Obviously, the over-generationmust be avoided as it creates fictitious worlds being hardly ever part of what is possible and potential. Over-generation, depending on the language in question, is perhaps best known from languages with rich inflection in that the algorithms suggest, for instance, a fictitious lemma for a form or label a form as part of an inflectional paradigm that does not exist in reality, however.

A Corollary:On the other hand, language potentiality is not identical with a wild boundless overgeneration.

The prevailing binary yes-no approach basically prevents any change in this. A headache, if perceived by computational linguists at all, is a frequent and natural variability of forms, closely related to this. Much of this holds for morphological tagging, too.

(9) It is not all research that glitters statistically.

A Comment: Statistics can be a great help as well as a great misleader, e.g. in the business of stochastic tagging. At best, any numeric results are only a kind of indirect and mediated picture of the state of language affairs, often based on too small and haphazard training data much of which linguists still do not know how to translate into linguistic terms. The tacit assumption that a tagger, trained on a million forms, will really grapple with a corpus of a hundred million words is false.

A Corollary:There is no such thing as a converse of reductionism.

That in itself may often be a help, though, perhaps, elsewhere in language. This, in turn, is related to sample and its type. Linguists should not get intimidated by formalisms by which a sample should be arrived at and insisted on, if pure statistics has its say. Statistical formulas are just too general and insensitive to many factors, including type of text, frequency and dependence of the phenomenon pursued, etc. This also holds for corpora based entirely on samples: advocating this is often asking for trouble as some texts make sense as a whole only.

Another Corollary: There is no universal formula to easily calculate your sample. Before accepting it, use your common sense.

(10) Language is both regular and irregular, not everything may be captured by algorithms automatically.

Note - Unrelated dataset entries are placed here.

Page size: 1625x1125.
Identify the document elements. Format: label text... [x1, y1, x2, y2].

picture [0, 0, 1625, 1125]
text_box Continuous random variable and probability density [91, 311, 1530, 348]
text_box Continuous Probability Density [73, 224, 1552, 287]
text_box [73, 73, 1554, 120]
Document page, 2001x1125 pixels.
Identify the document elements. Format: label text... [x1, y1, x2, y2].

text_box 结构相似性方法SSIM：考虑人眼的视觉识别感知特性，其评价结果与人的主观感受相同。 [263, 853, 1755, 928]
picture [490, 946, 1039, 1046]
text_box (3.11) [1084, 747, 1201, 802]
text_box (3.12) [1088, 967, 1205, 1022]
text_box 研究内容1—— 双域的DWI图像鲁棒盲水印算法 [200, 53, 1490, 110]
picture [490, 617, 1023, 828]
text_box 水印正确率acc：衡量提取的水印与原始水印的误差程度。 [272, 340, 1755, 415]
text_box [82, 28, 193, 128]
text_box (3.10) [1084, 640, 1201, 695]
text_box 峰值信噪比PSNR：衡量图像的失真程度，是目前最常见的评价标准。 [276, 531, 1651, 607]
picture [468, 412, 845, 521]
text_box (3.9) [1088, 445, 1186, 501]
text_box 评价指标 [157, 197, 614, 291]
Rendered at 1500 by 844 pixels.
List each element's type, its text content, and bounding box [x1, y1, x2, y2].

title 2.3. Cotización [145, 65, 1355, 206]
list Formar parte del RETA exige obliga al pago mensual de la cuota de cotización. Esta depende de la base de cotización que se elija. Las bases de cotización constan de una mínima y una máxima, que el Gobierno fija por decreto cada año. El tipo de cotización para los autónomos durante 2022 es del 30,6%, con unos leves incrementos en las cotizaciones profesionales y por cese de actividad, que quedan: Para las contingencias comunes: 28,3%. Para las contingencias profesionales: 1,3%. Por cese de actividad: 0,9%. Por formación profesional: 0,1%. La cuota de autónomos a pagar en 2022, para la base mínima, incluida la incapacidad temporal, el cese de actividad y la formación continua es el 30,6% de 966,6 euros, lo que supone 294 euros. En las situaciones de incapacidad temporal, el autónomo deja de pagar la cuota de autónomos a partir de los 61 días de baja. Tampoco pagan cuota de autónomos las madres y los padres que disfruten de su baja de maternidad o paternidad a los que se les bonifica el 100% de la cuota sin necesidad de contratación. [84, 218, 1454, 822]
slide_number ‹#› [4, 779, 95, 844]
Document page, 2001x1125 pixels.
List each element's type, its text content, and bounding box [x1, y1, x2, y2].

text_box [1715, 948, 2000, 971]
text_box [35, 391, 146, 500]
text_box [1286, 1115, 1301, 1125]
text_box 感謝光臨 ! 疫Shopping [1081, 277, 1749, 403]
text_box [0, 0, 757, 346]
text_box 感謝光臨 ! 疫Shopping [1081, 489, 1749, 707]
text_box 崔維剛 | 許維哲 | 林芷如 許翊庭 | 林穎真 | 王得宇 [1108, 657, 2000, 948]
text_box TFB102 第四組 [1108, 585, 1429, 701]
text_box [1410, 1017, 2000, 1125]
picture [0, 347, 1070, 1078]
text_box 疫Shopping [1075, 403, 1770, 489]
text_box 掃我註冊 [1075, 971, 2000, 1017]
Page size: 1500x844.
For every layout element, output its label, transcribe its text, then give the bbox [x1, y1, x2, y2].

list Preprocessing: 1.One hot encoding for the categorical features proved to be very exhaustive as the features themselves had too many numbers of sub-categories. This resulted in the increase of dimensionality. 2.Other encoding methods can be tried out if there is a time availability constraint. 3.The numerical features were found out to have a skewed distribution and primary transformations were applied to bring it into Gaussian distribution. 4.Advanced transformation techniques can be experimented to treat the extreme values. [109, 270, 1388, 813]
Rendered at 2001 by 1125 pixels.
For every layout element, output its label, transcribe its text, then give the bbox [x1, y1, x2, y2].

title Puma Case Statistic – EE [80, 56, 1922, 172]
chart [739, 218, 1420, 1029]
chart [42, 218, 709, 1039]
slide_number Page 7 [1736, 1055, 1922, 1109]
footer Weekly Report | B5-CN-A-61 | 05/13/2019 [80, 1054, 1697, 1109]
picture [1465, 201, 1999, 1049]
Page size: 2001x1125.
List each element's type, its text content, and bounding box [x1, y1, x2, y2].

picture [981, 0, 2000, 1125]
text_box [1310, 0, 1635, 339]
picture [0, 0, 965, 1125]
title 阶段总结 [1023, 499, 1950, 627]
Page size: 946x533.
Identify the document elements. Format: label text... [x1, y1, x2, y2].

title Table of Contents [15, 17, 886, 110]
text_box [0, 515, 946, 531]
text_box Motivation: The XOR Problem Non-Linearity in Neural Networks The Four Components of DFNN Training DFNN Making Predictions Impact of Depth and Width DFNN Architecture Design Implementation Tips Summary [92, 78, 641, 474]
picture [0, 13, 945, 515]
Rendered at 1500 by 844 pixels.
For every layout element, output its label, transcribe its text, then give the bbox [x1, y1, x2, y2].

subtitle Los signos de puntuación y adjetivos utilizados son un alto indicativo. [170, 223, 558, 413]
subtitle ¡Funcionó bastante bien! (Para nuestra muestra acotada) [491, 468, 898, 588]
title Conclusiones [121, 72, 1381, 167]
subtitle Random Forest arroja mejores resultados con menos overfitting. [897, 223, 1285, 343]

A Comment: Apart from irregularities in grammar, this points, yet again, to the very much neglected field of idioms, mostly, and grey zones of metaphoricity. The need for stepwise, alternative approaches along a scale is obvious. Due to its theory-dependence and lack of general methodology, no one knows where the border-line between regular and irregular, rule and anomaly, etc. really is. Obviously, blind formalistic onsloughts on everything in language are gone, but do all people realize where to stop and weigh the situation? Here, statistics is often too tempting for some to be avoided, as it will always show some results, no matter how superficial and useless.